Professional disagreement

doctor wearing boxing glove

New pharmacy pain program a “slap in the face” for GPs: AMA

The AMA has reacted angrily to the announcement of the $20 million pharmacy Pain MedsCheck trial, claiming it is a “slap in the face”. 

The trial, announced on Friday by Health Minister Greg Hunt, will see pharmacists evaluate a patient’s medicines, analgesic use and pain management program in a face-to-face consultation, to ensure it supports their clinical need.

Taking to Twitter in the wake of the announcement, an irate AMA President Dr Michael Gannon said that: 

“Sorry . It’s wrong. Another slap in the face for GPs, the real community health experts. Time to face , shift focus to non-drug solutions. What underlying cause of pain? Is pt depressed? Physio? Relax’n techniqs? Massage? Answer not always in a pill”

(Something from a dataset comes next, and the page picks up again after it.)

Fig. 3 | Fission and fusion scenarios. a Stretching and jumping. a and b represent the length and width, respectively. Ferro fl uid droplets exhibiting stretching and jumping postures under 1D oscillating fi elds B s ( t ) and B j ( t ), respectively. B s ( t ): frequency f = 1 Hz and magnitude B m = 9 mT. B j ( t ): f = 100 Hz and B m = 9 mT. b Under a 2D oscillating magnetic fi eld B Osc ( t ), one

His comments sparked a heated response from pharmacists, with many castigating his comments as being unaware of the program detail and focus.

Anthony Tassone, president of the Pharmacy Guild of Australia (Victoria) responded: 

“Before coming out publicly criticising a program,would be worth to learn more.Pain MedsChecks through community pharmacies are aimed towards identifying patients with chronic pain concerns and could lead to referrals to other health professionals including GPs. Hows that wrong?”

Jarrod McMaugh, PSA Victorian Vice-President agreed:

“This response suggests you aren’t familiar with the program Perhaps you’d like to familiarise yourself before casting judgement?”

The social media war continued with other doctors joining the fray.

Surprisingly, regular pharmacy critic Dr Evan Ackermann was positive about the plan, saying “I think this is a good move. I remember suggesting it to a Vic PSA rep. (Govt gives pharmacy a chance to recoup credibility) MedsCheck for pain to be trialed”.